» **Task objective**: Please output exactly the lines of the material from the first through the line containing "te und Unternehmungen", and nothing more.

» **Provided records**:
************

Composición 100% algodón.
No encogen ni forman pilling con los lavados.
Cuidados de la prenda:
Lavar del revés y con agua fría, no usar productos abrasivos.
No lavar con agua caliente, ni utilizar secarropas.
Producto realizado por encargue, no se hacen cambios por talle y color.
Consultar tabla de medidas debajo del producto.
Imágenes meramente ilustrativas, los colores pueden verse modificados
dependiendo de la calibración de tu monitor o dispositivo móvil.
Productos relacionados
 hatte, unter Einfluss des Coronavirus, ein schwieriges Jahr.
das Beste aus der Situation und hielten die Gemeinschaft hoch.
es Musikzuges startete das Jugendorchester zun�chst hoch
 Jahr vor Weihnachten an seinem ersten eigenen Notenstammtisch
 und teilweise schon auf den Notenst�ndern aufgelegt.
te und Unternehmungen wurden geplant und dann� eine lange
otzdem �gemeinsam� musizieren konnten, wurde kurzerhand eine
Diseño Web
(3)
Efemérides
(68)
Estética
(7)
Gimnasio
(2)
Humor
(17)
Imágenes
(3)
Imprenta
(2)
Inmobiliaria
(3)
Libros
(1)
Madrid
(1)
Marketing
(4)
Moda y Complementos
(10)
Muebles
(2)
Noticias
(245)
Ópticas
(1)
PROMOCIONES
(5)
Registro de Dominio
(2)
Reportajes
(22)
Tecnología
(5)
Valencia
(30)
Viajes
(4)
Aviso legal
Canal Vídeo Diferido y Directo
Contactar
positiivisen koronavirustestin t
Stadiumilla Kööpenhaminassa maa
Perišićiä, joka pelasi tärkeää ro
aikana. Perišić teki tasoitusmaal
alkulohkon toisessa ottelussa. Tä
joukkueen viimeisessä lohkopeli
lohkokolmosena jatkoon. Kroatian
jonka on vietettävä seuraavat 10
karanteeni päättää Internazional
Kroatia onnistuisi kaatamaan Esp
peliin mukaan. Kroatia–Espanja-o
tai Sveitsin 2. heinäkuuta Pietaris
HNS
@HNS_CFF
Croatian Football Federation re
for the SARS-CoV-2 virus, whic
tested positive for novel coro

************

» **Result of this exercise**:
Composición 100% algodón.
No encogen ni forman pilling con los lavados.
Cuidados de la prenda:
Lavar del revés y con agua fría, no usar productos abrasivos.
No lavar con agua caliente, ni utilizar secarropas.
Producto realizado por encargue, no se hacen cambios por talle y color.
Consultar tabla de medidas debajo del producto.
Imágenes meramente ilustrativas, los colores pueden verse modificados
dependiendo de la calibración de tu monitor o dispositivo móvil.
Productos relacionados
 hatte, unter Einfluss des Coronavirus, ein schwieriges Jahr.
das Beste aus der Situation und hielten die Gemeinschaft hoch.
es Musikzuges startete das Jugendorchester zun�chst hoch
 Jahr vor Weihnachten an seinem ersten eigenen Notenstammtisch
 und teilweise schon auf den Notenst�ndern aufgelegt.
te und Unternehmungen wurden geplant und dann� eine lange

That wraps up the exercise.